You see, life between the curtains is a good place to be, but as we all know, it can be a hard place as well. It is a good place because—if we are between the curtains, then we have passed beyond the first curtain into God’s presence. (Let us never forget how many in our world have not experienced the unspeakable riches we currently possess in Christ.) It is a good place because—God is with us between the curtains no matter what we go through (Heb  13:5). It is a good place because—we are confident God always has a purpose in our suffering, even when we don’t know exactly what that purpose is.

But life between the curtains is also a hard place, and there are times in our lives when this truth is brought before our eyes with particular clarity. The difficult period following Silas’ birth was one of those times for my wife and me and our extended family. It was a hard time—between the curtains. You see, we all instinctively think that things like what happened to Silas shouldn’t happen. And we are right to think so. Why should a little child have to undergo a surgery, or two, or three? Or worse, why should a baby die, like one of the baby girls we met while Silas was in the NCCU?  These things shouldn’t happen, and in God’s original plan, they wouldn’t have happened.

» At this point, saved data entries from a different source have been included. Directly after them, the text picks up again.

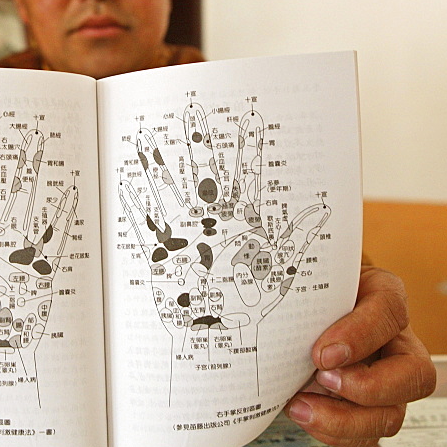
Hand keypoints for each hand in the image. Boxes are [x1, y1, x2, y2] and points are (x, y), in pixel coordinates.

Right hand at [120, 104, 329, 349]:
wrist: (225, 340)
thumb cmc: (256, 306)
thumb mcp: (285, 272)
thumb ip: (300, 239)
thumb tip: (324, 209)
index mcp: (242, 220)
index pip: (246, 175)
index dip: (248, 145)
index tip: (251, 115)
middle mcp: (211, 221)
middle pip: (204, 172)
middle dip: (199, 140)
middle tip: (193, 107)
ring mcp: (185, 235)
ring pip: (170, 191)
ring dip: (158, 164)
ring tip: (147, 134)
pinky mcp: (163, 254)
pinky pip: (145, 225)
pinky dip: (133, 205)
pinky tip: (122, 183)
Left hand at [284, 265, 435, 446]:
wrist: (309, 308)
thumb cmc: (316, 292)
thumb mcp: (314, 280)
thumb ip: (308, 290)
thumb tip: (288, 314)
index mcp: (385, 297)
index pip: (390, 310)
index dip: (361, 335)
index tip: (323, 352)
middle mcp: (397, 343)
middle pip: (416, 375)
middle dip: (368, 387)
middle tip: (322, 379)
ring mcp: (390, 381)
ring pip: (392, 415)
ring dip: (345, 420)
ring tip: (301, 406)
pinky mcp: (371, 409)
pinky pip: (366, 435)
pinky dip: (333, 432)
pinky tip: (305, 415)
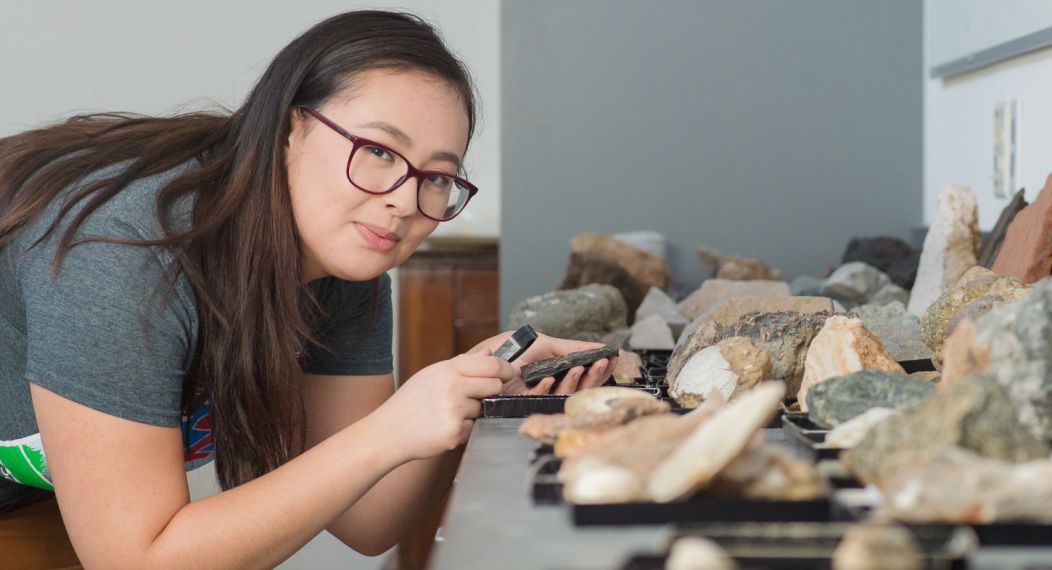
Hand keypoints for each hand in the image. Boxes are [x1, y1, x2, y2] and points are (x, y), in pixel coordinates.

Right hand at [371, 352, 513, 460]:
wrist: (388, 432)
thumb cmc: (409, 402)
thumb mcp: (431, 374)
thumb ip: (463, 363)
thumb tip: (489, 352)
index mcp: (447, 370)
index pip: (491, 364)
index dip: (505, 369)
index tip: (508, 374)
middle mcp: (453, 388)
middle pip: (495, 385)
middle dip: (489, 391)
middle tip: (470, 397)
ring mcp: (455, 411)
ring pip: (484, 408)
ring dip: (473, 412)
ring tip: (447, 413)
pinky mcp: (455, 433)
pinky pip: (474, 427)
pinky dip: (463, 428)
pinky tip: (443, 426)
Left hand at [470, 331, 617, 395]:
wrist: (485, 359)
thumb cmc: (513, 349)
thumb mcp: (546, 344)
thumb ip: (573, 347)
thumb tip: (603, 348)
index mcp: (562, 374)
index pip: (587, 375)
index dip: (601, 369)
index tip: (613, 358)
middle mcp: (555, 387)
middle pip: (582, 387)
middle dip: (594, 376)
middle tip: (603, 363)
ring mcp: (541, 396)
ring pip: (565, 395)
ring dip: (574, 381)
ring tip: (579, 367)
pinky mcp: (525, 402)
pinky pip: (540, 398)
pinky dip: (545, 388)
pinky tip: (548, 378)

To borrow from the title of Plantinga’s book on the doctrine of sin, this world is “not the way it’s supposed to be.” We realize that pain and suffering and death are a part of life here between the curtains; we know whose fault that is and we accept it. But there is a part of us that yearns for life beyond the 2nd curtain. And this is right too. After all, this is not our home. We were made for a better country, a heavenly one, where there are no neonatal critical care units, no morgues, no diseases, and no tears. Perhaps that’s part of the reason that God lets us experience trials between the curtains; it creates in us a sense of yearning for the time when God will set everything right, the way it should be. That is life beyond the 2nd curtain—life with a full vision of the risen Christ!

So as I watch my son endure at least two more surgeries in the coming year, I will trust the God who made him and has a plan for him. I know the Lord will see our family through this time and that He has us in the palm of His ever-caring hand. But every stitch, every tube, every monitor, and every night in the hospital will be one more reminder that life between the curtains is not life the way it was supposed to be. And my heart will yearn, as yours does, for the life that is to come—life beyond the curtains . . . life without curtains.